The Community’s leaders should be aware that to achieve this laudable goal requires involvement of citizens of this Region through a sophisticated communication blitz designed to make maximum use of state and private media, electronic and print.
The question is how committed are CARICOM Governments to the IMPLEMENTATION of the wide-ranging policies and projects agreed to when they PUBLICLY announced approval of the Community’s “first Strategic Plan”-a summary of which was posted on the website of the Georgetown-based Community Secretariat?
“Very committed”, I was quickly assured in a telephone conversation with the Community’s Secretary General and chief regional public servant, Irwin LaRocque, when I reached him last week in Samoa where he was participating in the Third International Conference on Small Island Developing States (SIDS), scheduled prior to its conclusion on Thursday.
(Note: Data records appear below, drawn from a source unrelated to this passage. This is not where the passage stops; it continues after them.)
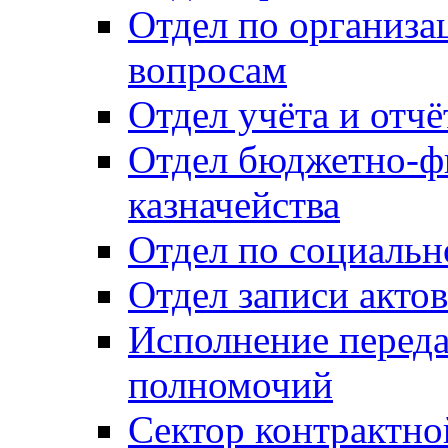
Отдел по организ
вопросам
Отдел учёта и отч
Отдел бюджетно-ф
казначейства
Отдел по социальн
Отдел записи акто
Исполнение перед
полномочий
Сектор контрактн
A communiqué on the outcome of the conference was being awaited as this column was written and we must, therefore, await further developments from the Community Secretariat.
Climate change
The Caribbean Region had a high profile presence, including that of Guyana, at the Samoa conference, consistent with a commitment to the objectives of the so-called “Barbados Programme” that resulted from the first UN-organised SIDS conference hosted in that CARICOM partner state.
Concerns over the phenomenon of climate change and the challenges for national/regional environmental protection were among considerations that helped to shape the Caribbean Community’s first “strategic plan”.
Secretary General LaRocque said he was quite conscious of the importance of pursuing an imaginative educational programme to sensitise citizens of the Community on the aims and objectives of the Strategic Plan.
He also appreciates that success would very much depend on the commitment by member governments of the Community to make use of their resources and facilities to make worthwhile the coming efforts to inform and educate the Region’s public about the core features for them in the Plan.
The decision to develop the Plan was first taken by CARICOM Heads of Government at their Inter-Sessional Meeting in Suriname in 2012 when they agreed to re-examine “the future direction” of the Community and the “arrangements “for carrying forward the vision.
The five-year Plan covers the period 2015-2019 and resulted from wide public consultation across the Community. Now that it has been approved for implementation, the leaders and relevant cabinet ministers of the Community, along with stakeholders’ representatives, should demonstrate their interest in the shaping and implementation of a public education programme in favour of methodical IMPLEMENTATION of policies and programmes.
It’s also relevant to note that the Community’s Heads of Government are to benefit from structured briefings by a ‘Commission on the Economy’ established to regularly report on various initiatives. These would include formulating of a fiscal sustainability programme; reviewing the Region’s business operating environment with a view to alleviating constraints to growth in member states.